▶ EXCERPTED DATA
━━━━━━━━━━
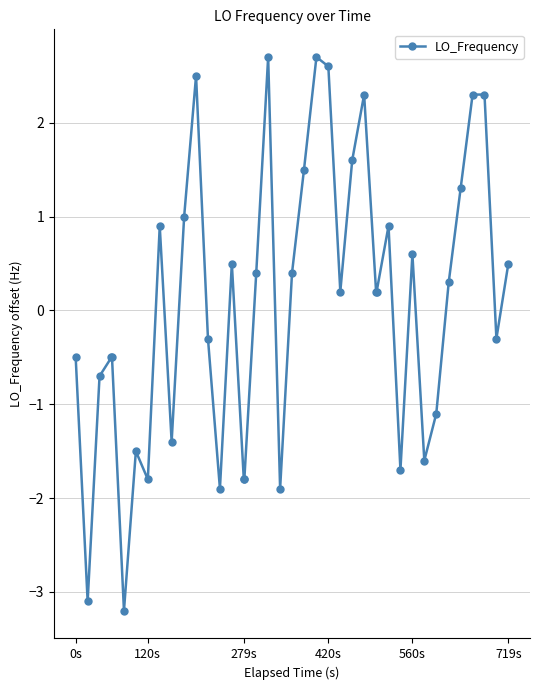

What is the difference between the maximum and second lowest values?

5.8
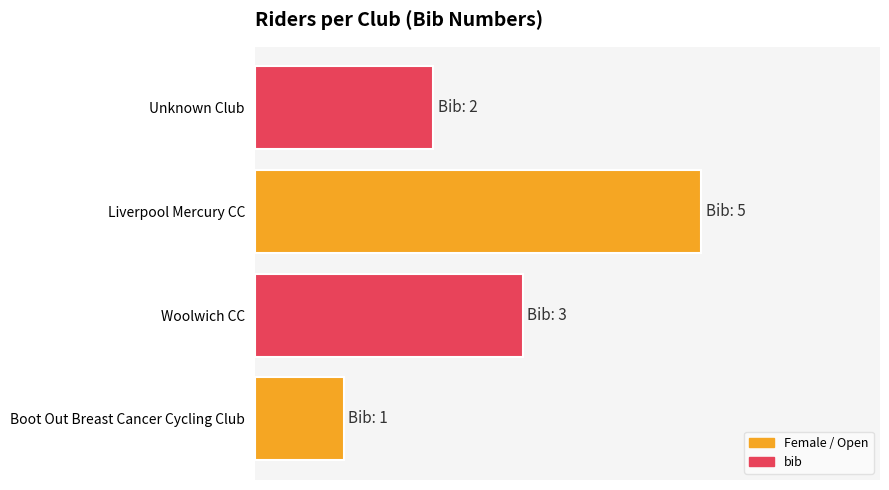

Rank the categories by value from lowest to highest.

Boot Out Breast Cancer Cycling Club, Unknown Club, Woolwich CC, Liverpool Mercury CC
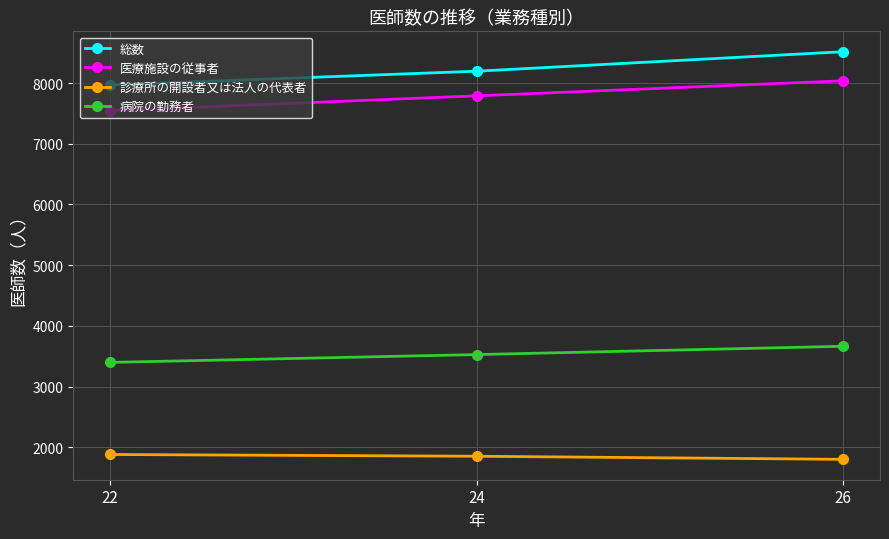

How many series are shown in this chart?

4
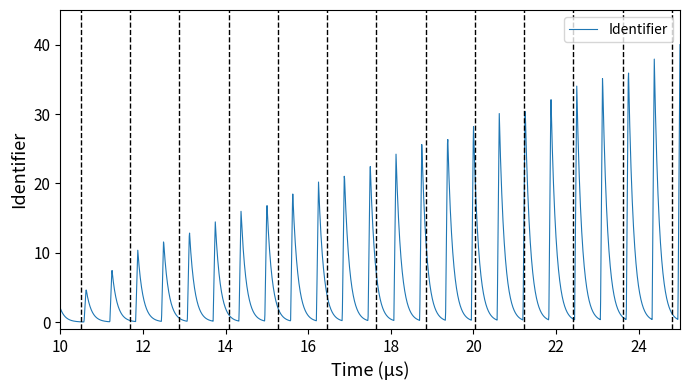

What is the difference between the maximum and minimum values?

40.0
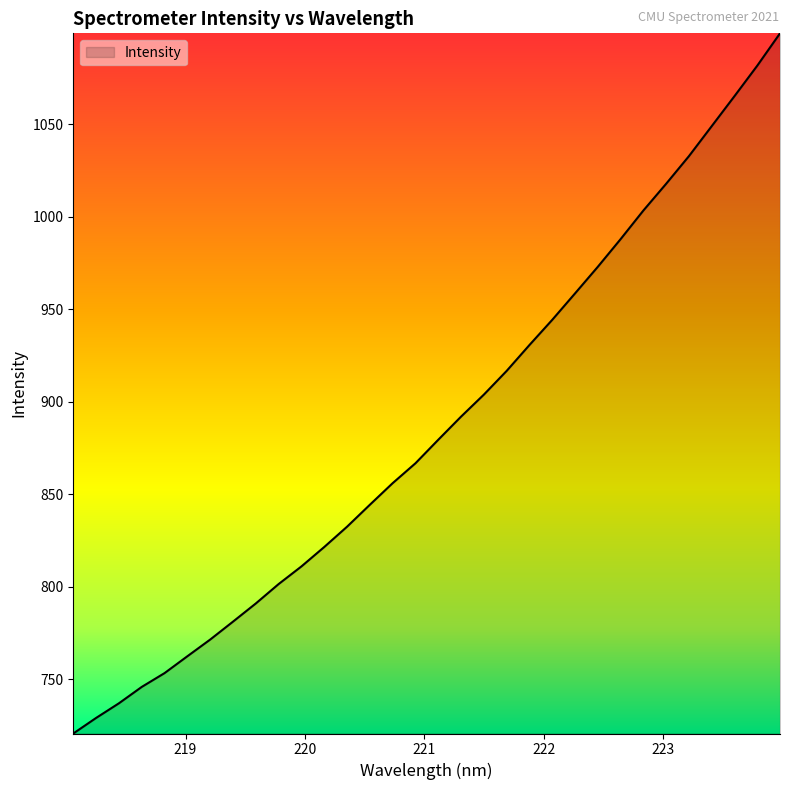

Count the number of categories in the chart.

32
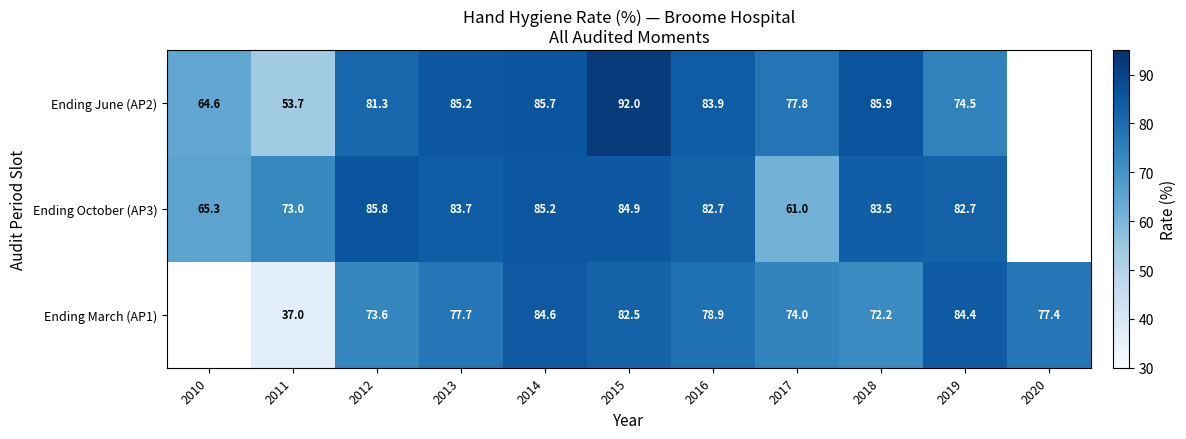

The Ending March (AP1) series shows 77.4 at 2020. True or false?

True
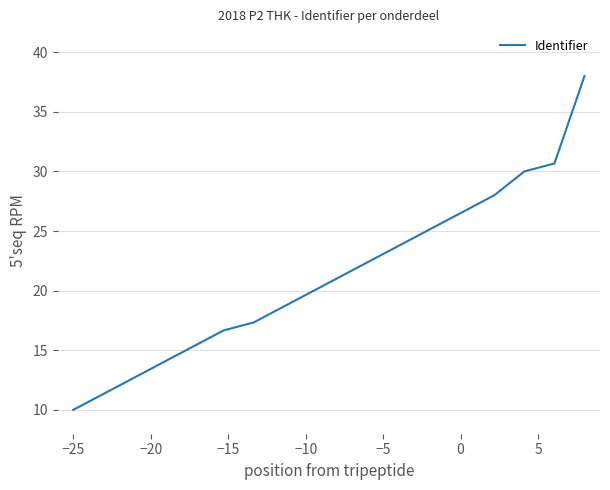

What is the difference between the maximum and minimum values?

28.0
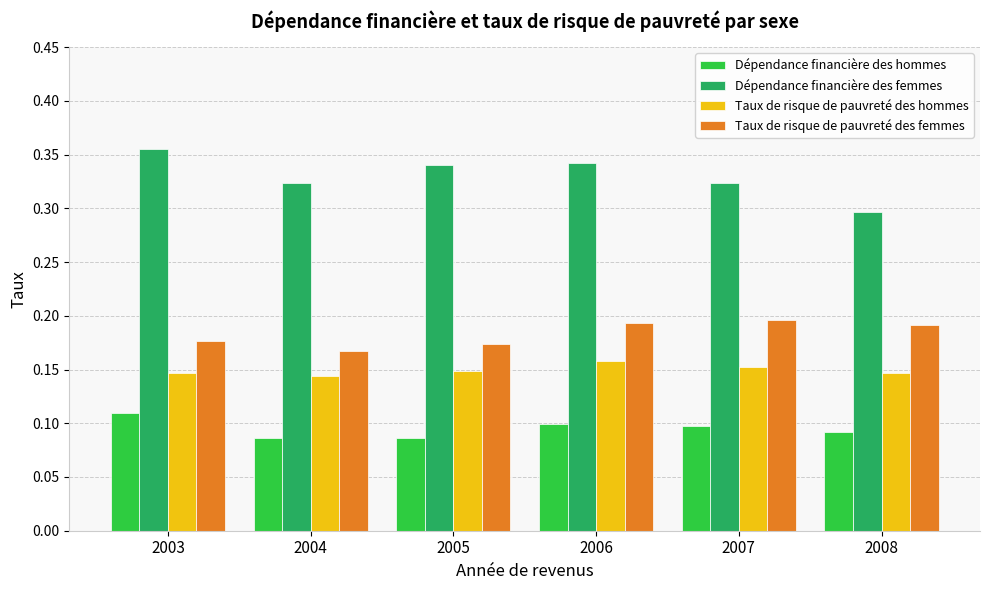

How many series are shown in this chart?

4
━━━━━━━━━━
▶ TASK
Swap every "difference" in the listing above for "gap" and keep everything else the same. Leave out the pictures.

▶ OUTPUT BELOW
What is the gap between the maximum and second lowest values?

5.8

Rank the categories by value from lowest to highest.

Boot Out Breast Cancer Cycling Club, Unknown Club, Woolwich CC, Liverpool Mercury CC

How many series are shown in this chart?

4

What is the gap between the maximum and minimum values?

40.0

Count the number of categories in the chart.

32

The Ending March (AP1) series shows 77.4 at 2020. True or false?

True

What is the gap between the maximum and minimum values?

28.0

How many series are shown in this chart?

4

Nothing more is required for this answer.